As you can see, seaborn is required. When I proceed to install this tool in my local galaxy, it successfully creates a “mulled” conda environment containing all the needed dependencies. If activated manually, the environment works ok.

When I launch the tool using the galaxy interface, it ends up in error saying “No module named seaborn”.
I investigated a little more by stopping a job in the middle and looking inside the job folder, where I can find tool_script.sh which contains the main commands (environment activation and script execution) and galaxy_221.sh that wraps the latter.
When executed manually from a bash console, this happens:

  • If I execute tool_script.sh alone, it works. It uses the python inside the mulled environment, all dependencies are met. Output is produced.
  • If I execute galaxy_221.sh, it gives me the infamous “ModuleNotFound error” described above. And for a good reason: it uses galaxy/.venv/bin/python, which of course doesn’t have seaborn installed.

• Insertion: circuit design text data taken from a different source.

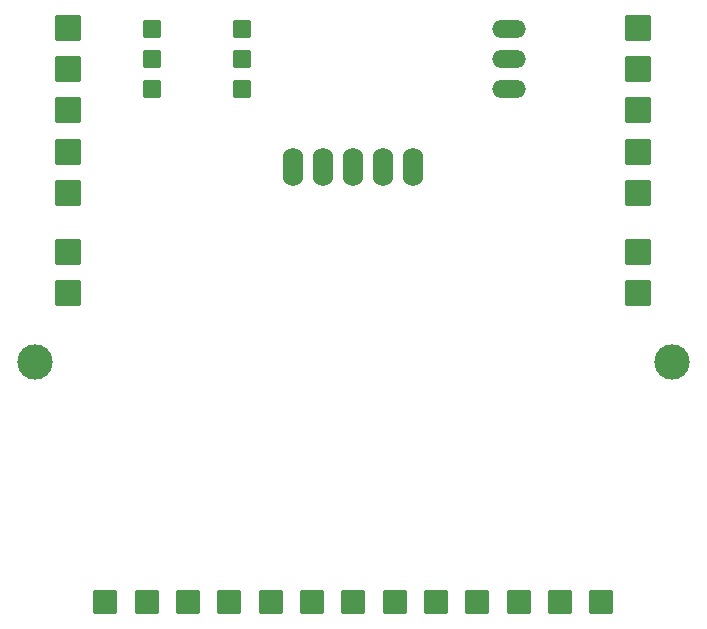
<source format=gbr>
%TF.GenerationSoftware,KiCad,Pcbnew,(6.0.10)*%
%TF.CreationDate,2023-01-23T12:48:01+01:00*%
%TF.ProjectId,BMS12v3,424d5331-3276-4332-9e6b-696361645f70,rev?*%
%TF.SameCoordinates,Original*%
%TF.FileFunction,Soldermask,Bot*%
%TF.FilePolarity,Negative*%
%FSLAX46Y46*%
G04 Gerber Fmt 4.6, Leading zero omitted, Abs format (unit mm)*
G04 Created by KiCad (PCBNEW (6.0.10)) date 2023-01-23 12:48:01*
%MOMM*%
%LPD*%
G01*
G04 APERTURE LIST*
G04 Aperture macros list*
%AMRoundRect*
0 Rectangle with rounded corners*
0 $1 Rounding radius*
0 $2 $3 $4 $5 $6 $7 $8 $9 X,Y pos of 4 corners*
0 Add a 4 corners polygon primitive as box body*
4,1,4,$2,$3,$4,$5,$6,$7,$8,$9,$2,$3,0*
0 Add four circle primitives for the rounded corners*
1,1,$1+$1,$2,$3*
1,1,$1+$1,$4,$5*
1,1,$1+$1,$6,$7*
1,1,$1+$1,$8,$9*
0 Add four rect primitives between the rounded corners*
20,1,$1+$1,$2,$3,$4,$5,0*
20,1,$1+$1,$4,$5,$6,$7,0*
20,1,$1+$1,$6,$7,$8,$9,0*
20,1,$1+$1,$8,$9,$2,$3,0*%
G04 Aperture macros list end*
%ADD10O,1.727200X3.251200*%
%ADD11C,3.000000*%
%ADD12O,2.844800X1.524000*%
%ADD13RoundRect,0.101600X0.975000X-0.975000X0.975000X0.975000X-0.975000X0.975000X-0.975000X-0.975000X0*%
%ADD14RoundRect,0.101600X-0.654000X-0.654000X0.654000X-0.654000X0.654000X0.654000X-0.654000X0.654000X0*%
%ADD15RoundRect,0.101600X-0.975000X0.975000X-0.975000X-0.975000X0.975000X-0.975000X0.975000X0.975000X0*%
%ADD16RoundRect,0.101600X-0.900000X-0.900000X0.900000X-0.900000X0.900000X0.900000X-0.900000X0.900000X0*%
G04 APERTURE END LIST*
D10*
%TO.C,PROG1*%
X143421100Y-94843600D03*
X145961100Y-94843600D03*
X148501100Y-94843600D03*
X151041100Y-94843600D03*
X153581100Y-94843600D03*
%TD*%
D11*
%TO.C,@HOLE0*%
X121500900Y-111353600D03*
%TD*%
D12*
%TO.C,LD1*%
X161709100Y-88239600D03*
X161709100Y-83159600D03*
X161709100Y-85699600D03*
%TD*%
D13*
%TO.C,U$2*%
X124371100Y-97017600D03*
X124371100Y-93517600D03*
X124371100Y-90017600D03*
X124371100Y-86517600D03*
X124371100Y-83017600D03*
%TD*%
D14*
%TO.C,U$31*%
X131483100Y-83159600D03*
X139103100Y-88239600D03*
X131483100Y-88239600D03*
X139103100Y-83159600D03*
X131483100Y-85699600D03*
X139103100Y-85699600D03*
%TD*%
D11*
%TO.C,@HOLE1*%
X175501300Y-111353600D03*
%TD*%
D13*
%TO.C,U$21*%
X124371100Y-105483600D03*
X124371100Y-101983600D03*
%TD*%
D15*
%TO.C,U$20*%
X172631100Y-101983600D03*
X172631100Y-105483600D03*
%TD*%
%TO.C,U$19*%
X172631100Y-83017600D03*
X172631100Y-86517600D03*
X172631100Y-90017600D03*
X172631100Y-93517600D03*
X172631100Y-97017600D03*
%TD*%
D16*
%TO.C,U$18*%
X127501100Y-131673600D03*
X131001100Y-131673600D03*
X134501100Y-131673600D03*
X138001100Y-131673600D03*
X141501100Y-131673600D03*
X145001100Y-131673600D03*
X148501100Y-131673600D03*
X152001100Y-131673600D03*
X155501100Y-131673600D03*
X159001100Y-131673600D03*
X162501100Y-131673600D03*
X166001100Y-131673600D03*
X169501100Y-131673600D03*
%TD*%
M02*

</source>
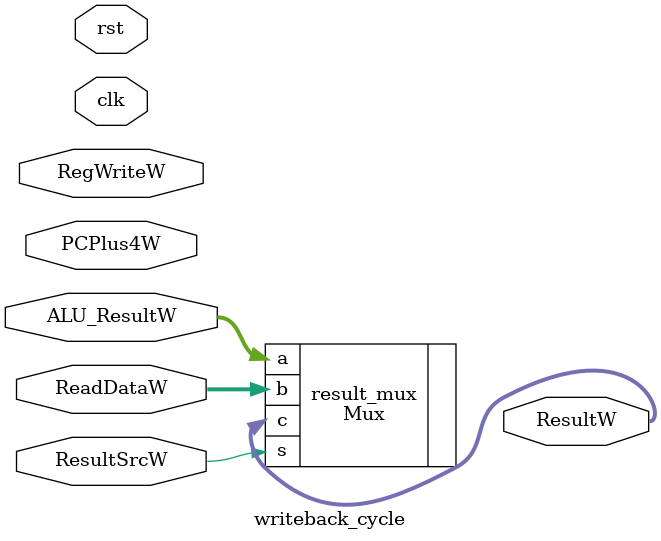
<source format=v>
module writeback_cycle(clk, rst, RegWriteW,ResultSrcW, PCPlus4W, ALU_ResultW, ReadDataW, ResultW);

// Declaration of IOs
input clk, rst, RegWriteW,ResultSrcW;
input [31:0] PCPlus4W, ALU_ResultW, ReadDataW;

output [31:0] ResultW;

// Declaration of Module
Mux result_mux (    
                .a(ALU_ResultW),
                .b(ReadDataW),
                .s(ResultSrcW),
                .c(ResultW));
endmodule
</source>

So the galaxy_221.sh wrapper somehow ignores the correct environment and reverts to the standard python. Is there a reason for this, and a way to correct this behaviour?

Link to tool_script.sh: here
Link to galaxy_221.sh: here

Ok solved. It was because I was running galaxy from the base environment of my system-installed conda.
Still don’t really get the real reason, but if I deactivate everything and run galaxy from base bash, everything works.